#### Available data

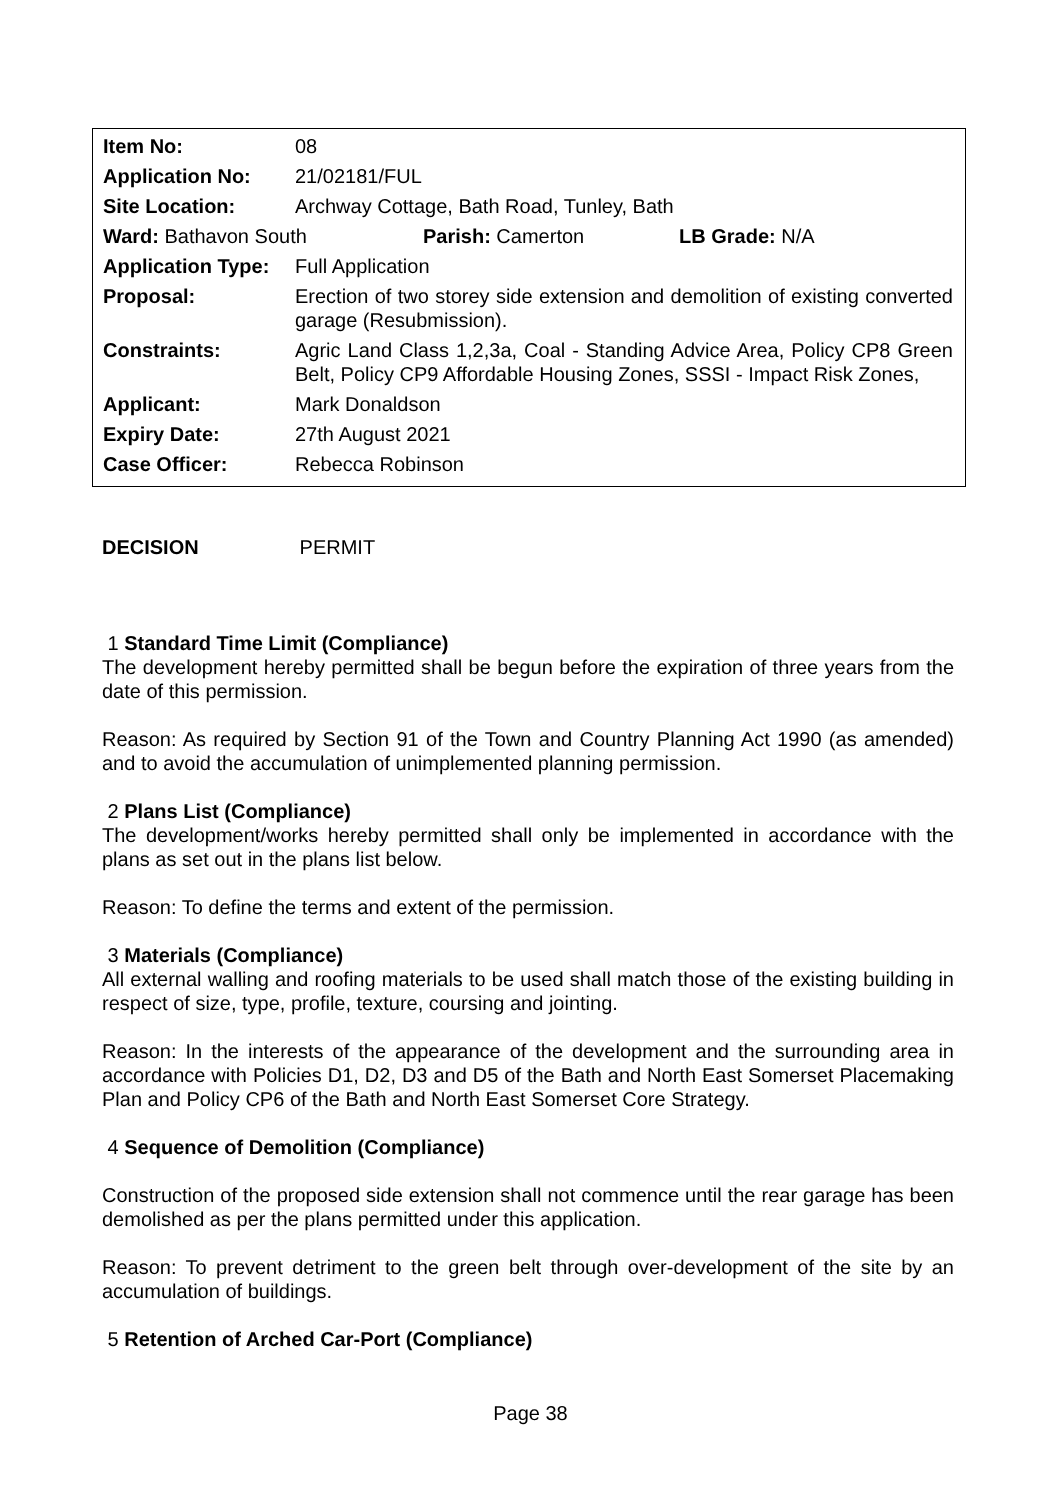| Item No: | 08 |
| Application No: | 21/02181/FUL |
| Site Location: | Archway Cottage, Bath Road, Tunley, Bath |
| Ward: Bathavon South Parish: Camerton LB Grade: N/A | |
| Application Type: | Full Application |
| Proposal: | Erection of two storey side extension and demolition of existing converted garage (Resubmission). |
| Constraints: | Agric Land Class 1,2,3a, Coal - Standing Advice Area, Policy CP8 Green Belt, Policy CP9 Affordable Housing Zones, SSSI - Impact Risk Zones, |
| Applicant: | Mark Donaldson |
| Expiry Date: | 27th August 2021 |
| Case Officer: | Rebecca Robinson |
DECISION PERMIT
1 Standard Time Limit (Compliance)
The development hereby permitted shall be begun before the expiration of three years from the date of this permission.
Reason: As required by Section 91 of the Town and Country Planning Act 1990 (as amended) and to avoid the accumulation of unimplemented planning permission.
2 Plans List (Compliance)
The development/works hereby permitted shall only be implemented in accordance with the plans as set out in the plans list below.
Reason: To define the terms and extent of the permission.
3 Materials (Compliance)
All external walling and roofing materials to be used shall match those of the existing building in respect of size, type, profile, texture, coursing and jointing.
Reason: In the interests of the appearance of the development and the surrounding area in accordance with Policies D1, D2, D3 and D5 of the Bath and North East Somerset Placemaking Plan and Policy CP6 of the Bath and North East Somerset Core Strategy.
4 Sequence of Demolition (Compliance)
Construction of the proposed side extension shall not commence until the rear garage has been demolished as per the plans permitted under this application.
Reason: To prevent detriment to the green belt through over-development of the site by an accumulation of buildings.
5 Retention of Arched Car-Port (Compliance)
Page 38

########
#### Available data

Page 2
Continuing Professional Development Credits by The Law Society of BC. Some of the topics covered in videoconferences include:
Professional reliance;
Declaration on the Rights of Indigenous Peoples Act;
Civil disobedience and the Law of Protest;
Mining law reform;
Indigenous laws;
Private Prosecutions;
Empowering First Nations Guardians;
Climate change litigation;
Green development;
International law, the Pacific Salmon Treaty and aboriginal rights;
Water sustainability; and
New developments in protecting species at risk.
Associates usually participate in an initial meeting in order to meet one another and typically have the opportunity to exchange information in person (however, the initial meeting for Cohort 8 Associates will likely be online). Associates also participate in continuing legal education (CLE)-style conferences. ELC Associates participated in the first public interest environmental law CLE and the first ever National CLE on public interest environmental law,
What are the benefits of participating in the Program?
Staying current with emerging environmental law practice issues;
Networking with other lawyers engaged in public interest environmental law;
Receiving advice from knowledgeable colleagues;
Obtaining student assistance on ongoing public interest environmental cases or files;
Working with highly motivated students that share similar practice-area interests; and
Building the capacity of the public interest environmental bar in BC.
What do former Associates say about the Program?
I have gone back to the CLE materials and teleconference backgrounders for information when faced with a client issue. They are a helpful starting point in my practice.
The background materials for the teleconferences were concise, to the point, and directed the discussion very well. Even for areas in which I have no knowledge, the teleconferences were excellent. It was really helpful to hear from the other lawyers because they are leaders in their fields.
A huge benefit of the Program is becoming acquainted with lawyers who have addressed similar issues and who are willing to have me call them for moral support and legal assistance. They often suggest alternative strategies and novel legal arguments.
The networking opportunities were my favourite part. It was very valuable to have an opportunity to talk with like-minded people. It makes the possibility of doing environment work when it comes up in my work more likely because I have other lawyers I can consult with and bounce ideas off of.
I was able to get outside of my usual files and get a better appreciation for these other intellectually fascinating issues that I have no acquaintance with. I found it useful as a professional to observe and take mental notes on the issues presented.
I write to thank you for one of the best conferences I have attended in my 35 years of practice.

########

# Exercise brief
Whenever the word "What" occurs in a line above, copy that line.

# Exercise result
What are the benefits of participating in the Program?
What do former Associates say about the Program?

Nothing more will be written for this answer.